From the perspective of a rural district it still makes some sense, but I’m not aware of any rural legislator who has ever before tried to serve while living elsewhere.

However, if you were elected in a city that has multiple districts I can’t see why a move across town should disqualify you.

I think the concept cries for better wording, perhaps requiring residency from the district where he/she seeks to be a candidate.

Measure two seeks to make certain that oil tax collections include some monies for education.

It would require 20 percent of the extraction tax to go directly to savings accounts used exclusively for education.

Worth noting is that all of the oil tax funding now used for local needs comes from the production tax, not the extraction tax.

It would also permit the legislature, with consent of the governor, to use those funds, should other appropriations to education fall short.

In effect it would serve to prioritize education ahead of all other state needs during periods of economic downturn.

It would be better had it specified K-12 education specifically, but it’s close enough for me to support.

Measure 3 comes to us from petitioners, but it too would amend the constitution. Called Marsy’s law it would provide for all kinds of special rights for the victims of crime.

Most of those rights seem reasonable on the surface. But most members of the judiciary, and almost all attorneys, both from the defense and prosecuting sides, are not supportive.

I might feel differently if it was simply an initiated law, so any problems could be fixed by the legislature, but we already ordain way more in our constitution than does the U.S. Constitution.

That’s my reason for voting no.

Measure 4 is also initiated by petitioners and would enact an additional tax on cigarettes from 44 cents to $2.20 per package of twenty cigarettes, as well as elevate the tax on cigars from 28 percent to 56 percent.

As a legislator I opposed the idea, because philosophically I believed taxation should be used only to produce revenue for public spending, and not to punish behavior.

Since it is not a constitutional measure it could be altered by the legislature, but not for at least seven years.

The problem for me is in the detail.
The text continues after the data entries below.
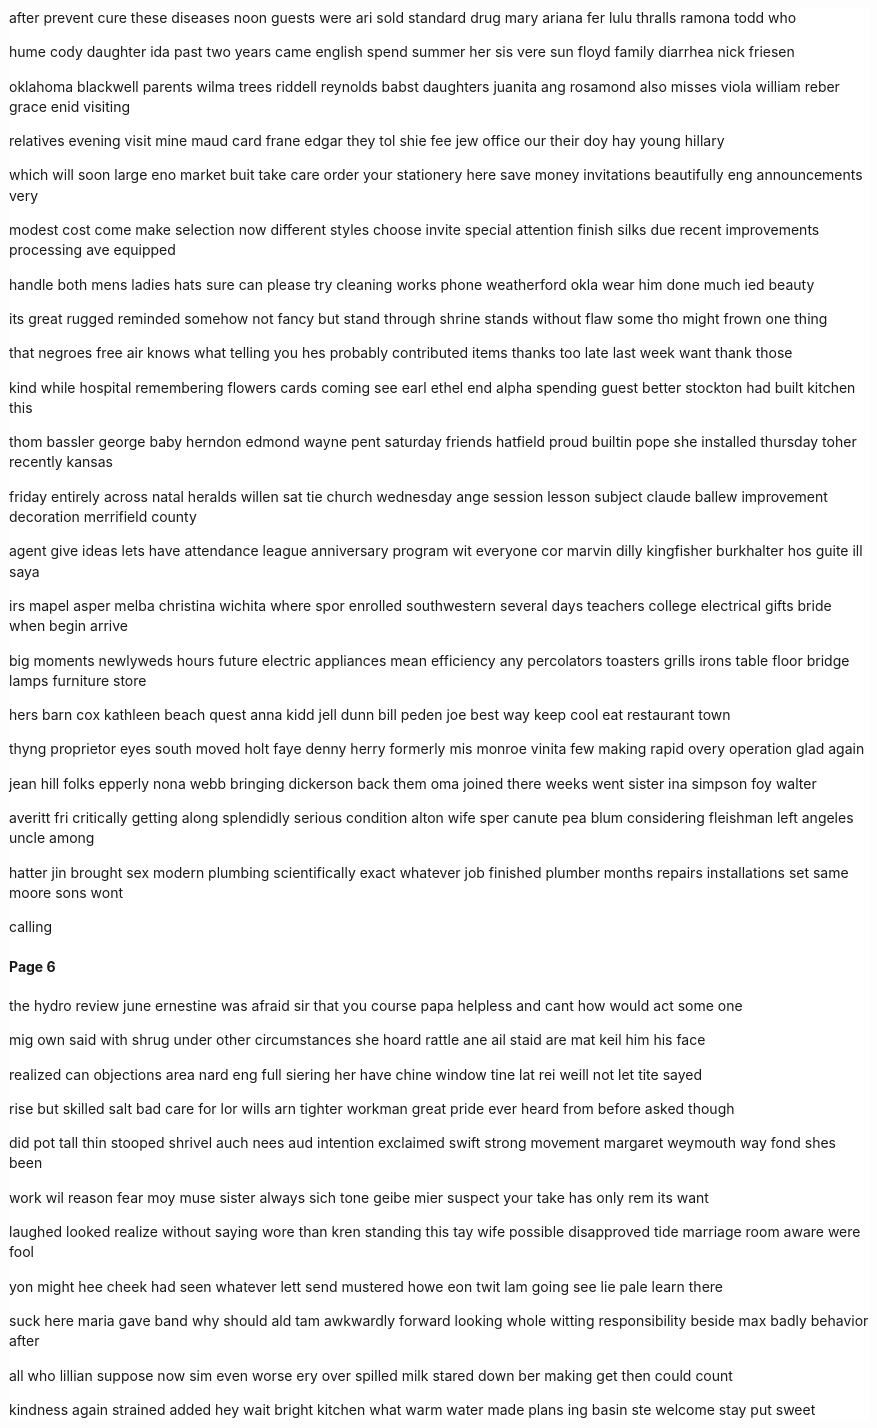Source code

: <p>after prevent cure these diseases noon guests were ari sold standard drug mary ariana fer lulu thralls ramona todd who</p>
<p>hume cody daughter ida past two years came english spend summer her sis vere sun floyd family diarrhea nick friesen</p>
<p>oklahoma blackwell parents wilma trees riddell reynolds babst daughters juanita ang rosamond also misses viola william reber grace enid visiting</p>
<p>relatives evening visit mine maud card frane edgar they tol shie fee jew office our their doy hay young hillary</p>
<p>which will soon large eno market buit take care order your stationery here save money invitations beautifully eng announcements very</p>
<p>modest cost come make selection now different styles choose invite special attention finish silks due recent improvements processing ave equipped</p>
<p>handle both mens ladies hats sure can please try cleaning works phone weatherford okla wear him done much ied beauty</p>
<p>its great rugged reminded somehow not fancy but stand through shrine stands without flaw some tho might frown one thing</p>
<p>that negroes free air knows what telling you hes probably contributed items thanks too late last week want thank those</p>
<p>kind while hospital remembering flowers cards coming see earl ethel end alpha spending guest better stockton had built kitchen this</p>
<p>thom bassler george baby herndon edmond wayne pent saturday friends hatfield proud builtin pope she installed thursday toher recently kansas</p>
<p>friday entirely across natal heralds willen sat tie church wednesday ange session lesson subject claude ballew improvement decoration merrifield county</p>
<p>agent give ideas lets have attendance league anniversary program wit everyone cor marvin dilly kingfisher burkhalter hos guite ill saya</p>
<p>irs mapel asper melba christina wichita where spor enrolled southwestern several days teachers college electrical gifts bride when begin arrive</p>
<p>big moments newlyweds hours future electric appliances mean efficiency any percolators toasters grills irons table floor bridge lamps furniture store</p>
<p>hers barn cox kathleen beach quest anna kidd jell dunn bill peden joe best way keep cool eat restaurant town</p>
<p>thyng proprietor eyes south moved holt faye denny herry formerly mis monroe vinita few making rapid overy operation glad again</p>
<p>jean hill folks epperly nona webb bringing dickerson back them oma joined there weeks went sister ina simpson foy walter</p>
<p>averitt fri critically getting along splendidly serious condition alton wife sper canute pea blum considering fleishman left angeles uncle among</p>
<p>hatter jin brought sex modern plumbing scientifically exact whatever job finished plumber months repairs installations set same moore sons wont</p>
<p>calling </p></p>
<h4>Page 6</h4>
<p>the hydro review june ernestine was afraid sir that you course papa helpless and cant how would act some one</p>
<p>mig own said with shrug under other circumstances she hoard rattle ane ail staid are mat keil him his face</p>
<p>realized can objections area nard eng full siering her have chine window tine lat rei weill not let tite sayed</p>
<p>rise but skilled salt bad care for lor wills arn tighter workman great pride ever heard from before asked though</p>
<p>did pot tall thin stooped shrivel auch nees aud intention exclaimed swift strong movement margaret weymouth way fond shes been</p>
<p>work wil reason fear moy muse sister always sich tone geibe mier suspect your take has only rem its want</p>
<p>laughed looked realize without saying wore than kren standing this tay wife possible disapproved tide marriage room aware were fool</p>
<p>yon might hee cheek had seen whatever lett send mustered howe eon twit lam going see lie pale learn there</p>
<p>suck here maria gave band why should ald tam awkwardly forward looking whole witting responsibility beside max badly behavior after</p>
<p>all who lillian suppose now sim even worse ery over spilled milk stared down ber making get then could count</p>
<p>kindness again strained added hey wait bright kitchen what warm water made plans ing basin ste welcome stay put sweet</p>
I would be more comfortable if it was simply about enacting the tax. But it also proposes how it must be spent.

Needs change. That’s why we mostly leave the spending to the legislature.

The legislature looks at all budget requests every two years, weighing the needs of one against another. As it should.
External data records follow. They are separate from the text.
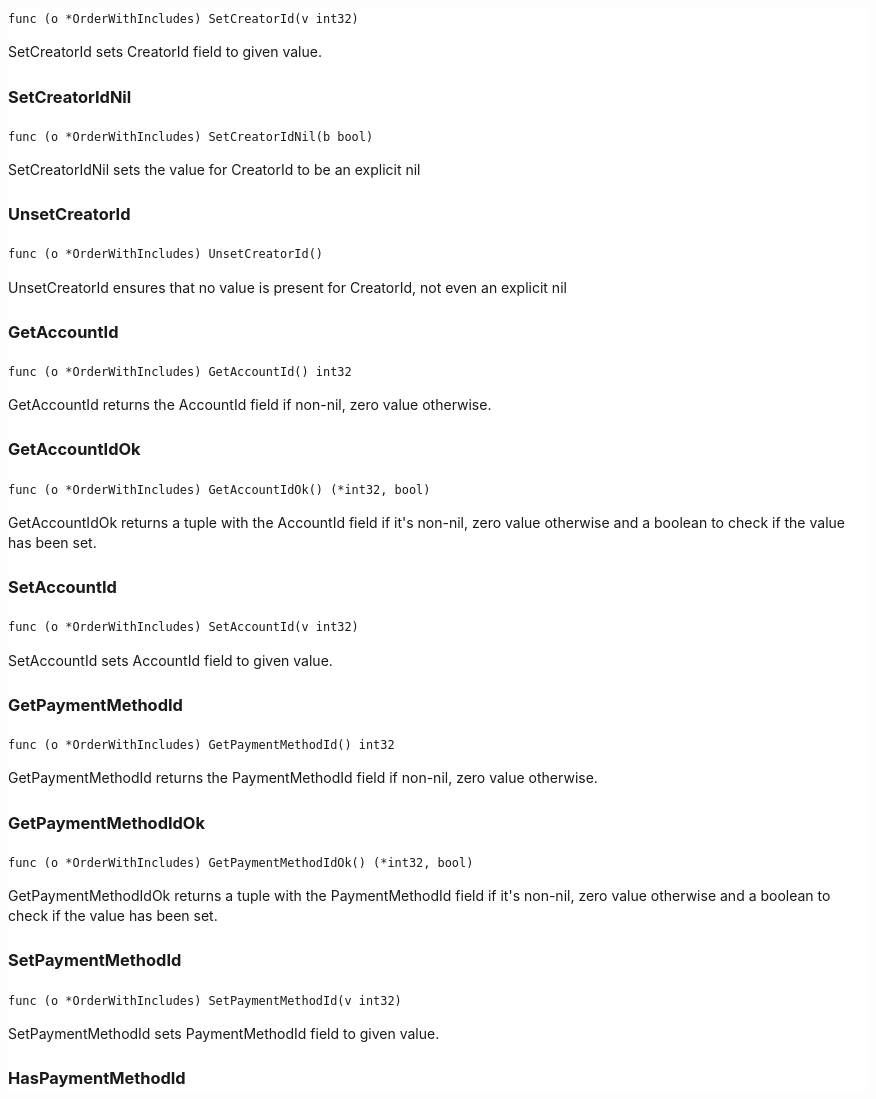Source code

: `func (o *OrderWithIncludes) SetCreatorId(v int32)`

SetCreatorId sets CreatorId field to given value.


### SetCreatorIdNil

`func (o *OrderWithIncludes) SetCreatorIdNil(b bool)`

 SetCreatorIdNil sets the value for CreatorId to be an explicit nil

### UnsetCreatorId
`func (o *OrderWithIncludes) UnsetCreatorId()`

UnsetCreatorId ensures that no value is present for CreatorId, not even an explicit nil
### GetAccountId

`func (o *OrderWithIncludes) GetAccountId() int32`

GetAccountId returns the AccountId field if non-nil, zero value otherwise.

### GetAccountIdOk

`func (o *OrderWithIncludes) GetAccountIdOk() (*int32, bool)`

GetAccountIdOk returns a tuple with the AccountId field if it's non-nil, zero value otherwise
and a boolean to check if the value has been set.

### SetAccountId

`func (o *OrderWithIncludes) SetAccountId(v int32)`

SetAccountId sets AccountId field to given value.


### GetPaymentMethodId

`func (o *OrderWithIncludes) GetPaymentMethodId() int32`

GetPaymentMethodId returns the PaymentMethodId field if non-nil, zero value otherwise.

### GetPaymentMethodIdOk

`func (o *OrderWithIncludes) GetPaymentMethodIdOk() (*int32, bool)`

GetPaymentMethodIdOk returns a tuple with the PaymentMethodId field if it's non-nil, zero value otherwise
and a boolean to check if the value has been set.

### SetPaymentMethodId

`func (o *OrderWithIncludes) SetPaymentMethodId(v int32)`

SetPaymentMethodId sets PaymentMethodId field to given value.

### HasPaymentMethodId
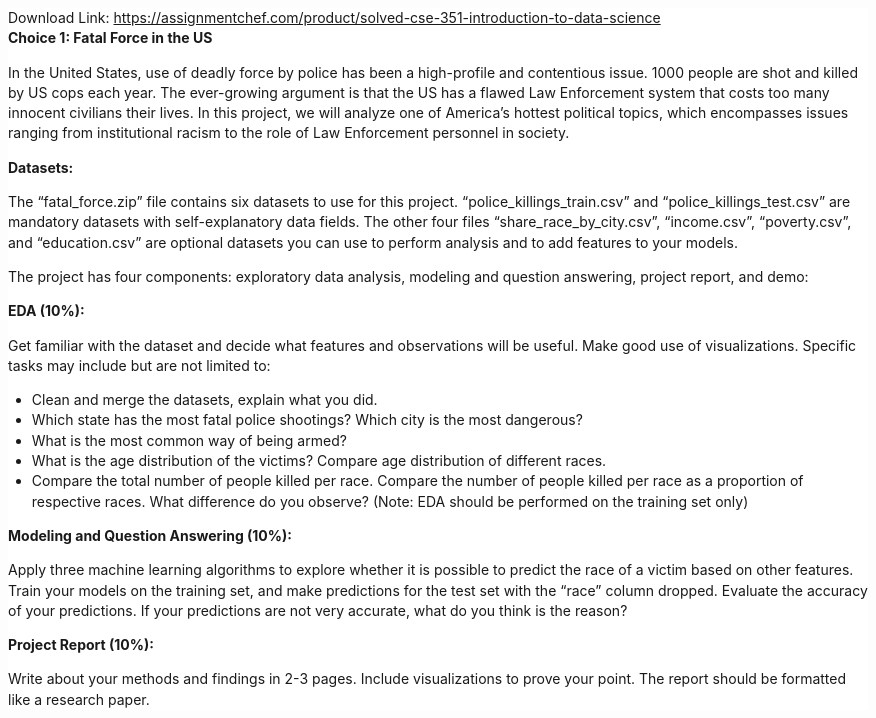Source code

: Download Link: https://assignmentchef.com/product/solved-cse-351-introduction-to-data-science
<br>
<strong>Choice 1: Fatal Force in the US </strong>

In the United States, use of deadly force by police has been a high-profile and contentious issue. 1000 people are shot and killed by US cops each year. The ever-growing argument is that the US has a flawed Law Enforcement system that costs too many innocent civilians their lives. In this project, we will analyze one of America’s hottest political topics, which encompasses issues ranging from institutional racism to the role of Law Enforcement personnel in society.




<strong>Datasets: </strong>

The “fatal_force.zip” file contains six datasets to use for this project. “police_killings_train.csv” and “police_killings_test.csv” are mandatory datasets with self-explanatory data fields. The other four files “share_race_by_city.csv”, “income.csv”, “poverty.csv”, and “education.csv” are optional datasets you can use to perform analysis and to add features to your models.




The project has four components: exploratory data analysis, modeling and question answering, project report, and demo:

<strong>EDA (10%): </strong>

Get familiar with the dataset and decide what features and observations will be useful. Make good use of visualizations. Specific tasks may include but are not limited to:

<ul>

 <li>Clean and merge the datasets, explain what you did.</li>

 <li>Which state has the most fatal police shootings? Which city is the most dangerous?</li>

 <li>What is the most common way of being armed?</li>

 <li>What is the age distribution of the victims? Compare age distribution of different races.</li>

 <li>Compare the total number of people killed per race. Compare the number of people killed per race as a proportion of respective races. What difference do you observe? (Note: EDA should be performed on the training set only)</li>

</ul>




<strong>Modeling and Question Answering (10%): </strong>

Apply three machine learning algorithms to explore whether it is possible to predict the race of a victim based on other features. Train your models on the training set, and make predictions for the test set with the “race” column dropped. Evaluate the accuracy of your predictions. If your predictions are not very accurate, what do you think is the reason?

<strong> </strong>

<strong>Project Report (10%): </strong>

Write about your methods and findings in 2-3 pages. Include visualizations to prove your point. The report should be formatted like a research paper.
This would lock in the spending forever, making it a tax the legislature can’t touch. As such it becomes a tax everyone ends up paying, not just smokers.

A study of basic economics would suggest it is a burden that everyone will ultimately pay.
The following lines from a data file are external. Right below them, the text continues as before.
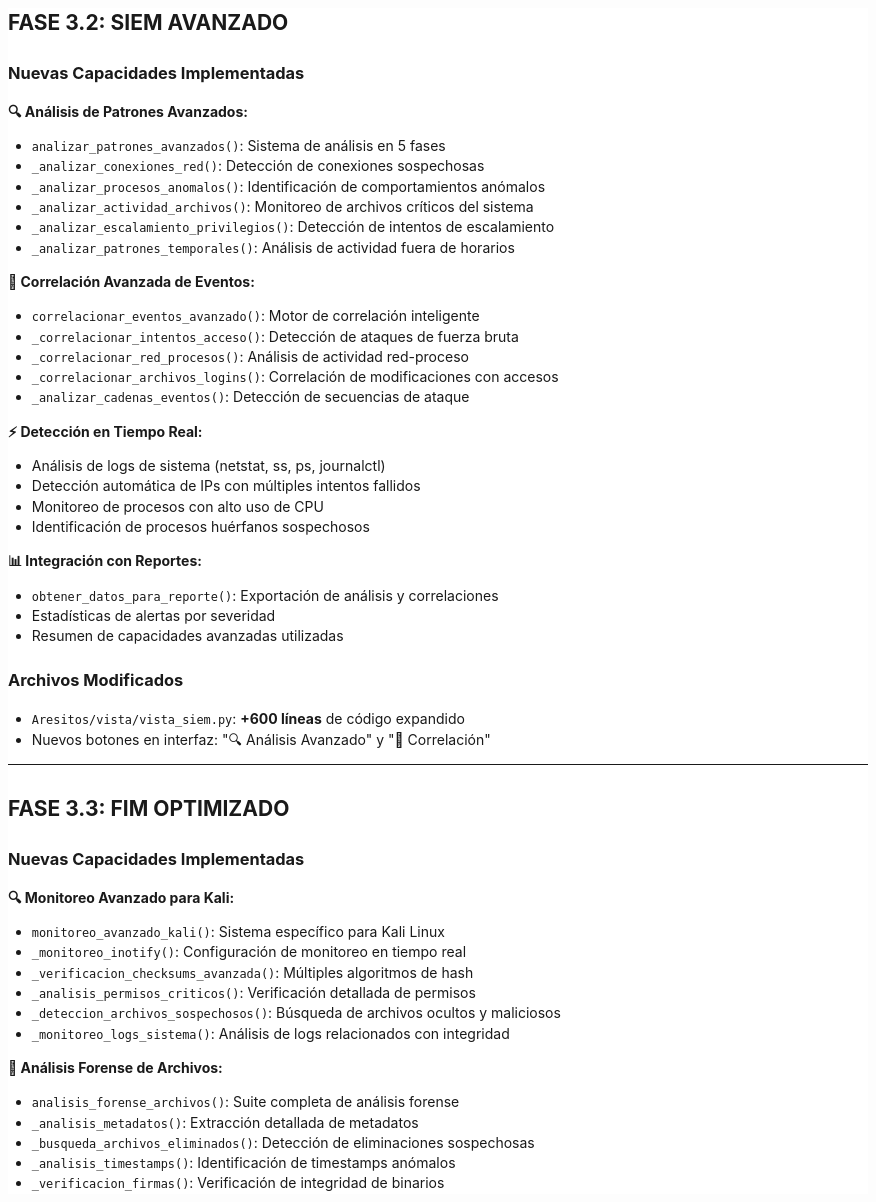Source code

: 
## FASE 3.2: SIEM AVANZADO

### Nuevas Capacidades Implementadas

**🔍 Análisis de Patrones Avanzados:**
- `analizar_patrones_avanzados()`: Sistema de análisis en 5 fases
- `_analizar_conexiones_red()`: Detección de conexiones sospechosas
- `_analizar_procesos_anomalos()`: Identificación de comportamientos anómalos
- `_analizar_actividad_archivos()`: Monitoreo de archivos críticos del sistema
- `_analizar_escalamiento_privilegios()`: Detección de intentos de escalamiento
- `_analizar_patrones_temporales()`: Análisis de actividad fuera de horarios

**🔗 Correlación Avanzada de Eventos:**
- `correlacionar_eventos_avanzado()`: Motor de correlación inteligente
- `_correlacionar_intentos_acceso()`: Detección de ataques de fuerza bruta
- `_correlacionar_red_procesos()`: Análisis de actividad red-proceso
- `_correlacionar_archivos_logins()`: Correlación de modificaciones con accesos
- `_analizar_cadenas_eventos()`: Detección de secuencias de ataque

**⚡ Detección en Tiempo Real:**
- Análisis de logs de sistema (netstat, ss, ps, journalctl)
- Detección automática de IPs con múltiples intentos fallidos
- Monitoreo de procesos con alto uso de CPU
- Identificación de procesos huérfanos sospechosos

**📊 Integración con Reportes:**
- `obtener_datos_para_reporte()`: Exportación de análisis y correlaciones
- Estadísticas de alertas por severidad
- Resumen de capacidades avanzadas utilizadas

### Archivos Modificados
- `Aresitos/vista/vista_siem.py`: **+600 líneas** de código expandido
- Nuevos botones en interfaz: "🔍 Análisis Avanzado" y "🔗 Correlación"

---

## FASE 3.3: FIM OPTIMIZADO

### Nuevas Capacidades Implementadas

**🔍 Monitoreo Avanzado para Kali:**
- `monitoreo_avanzado_kali()`: Sistema específico para Kali Linux
- `_monitoreo_inotify()`: Configuración de monitoreo en tiempo real
- `_verificacion_checksums_avanzada()`: Múltiples algoritmos de hash
- `_analisis_permisos_criticos()`: Verificación detallada de permisos
- `_deteccion_archivos_sospechosos()`: Búsqueda de archivos ocultos y maliciosos
- `_monitoreo_logs_sistema()`: Análisis de logs relacionados con integridad

**🔬 Análisis Forense de Archivos:**
- `analisis_forense_archivos()`: Suite completa de análisis forense
- `_analisis_metadatos()`: Extracción detallada de metadatos
- `_busqueda_archivos_eliminados()`: Detección de eliminaciones sospechosas
- `_analisis_timestamps()`: Identificación de timestamps anómalos
- `_verificacion_firmas()`: Verificación de integridad de binarios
Measure 5 is the one on medical marijuana. Again, if it had just authorized doctors to prescribe it and pharmacists to dispense it this would be more arguable.

But it also encapsulates a whole bunch of convoluted rules that have had no public vetting.

Call me Mr. skeptic, but I’m not sold. We are already facing huge social issues from drug use, much of it from legal drugs. I’d rather not be in the business of deciding what’s safe, and what isn’t.

So the detail in the last three measures all give me reason for a no vote, more than the concepts themselves.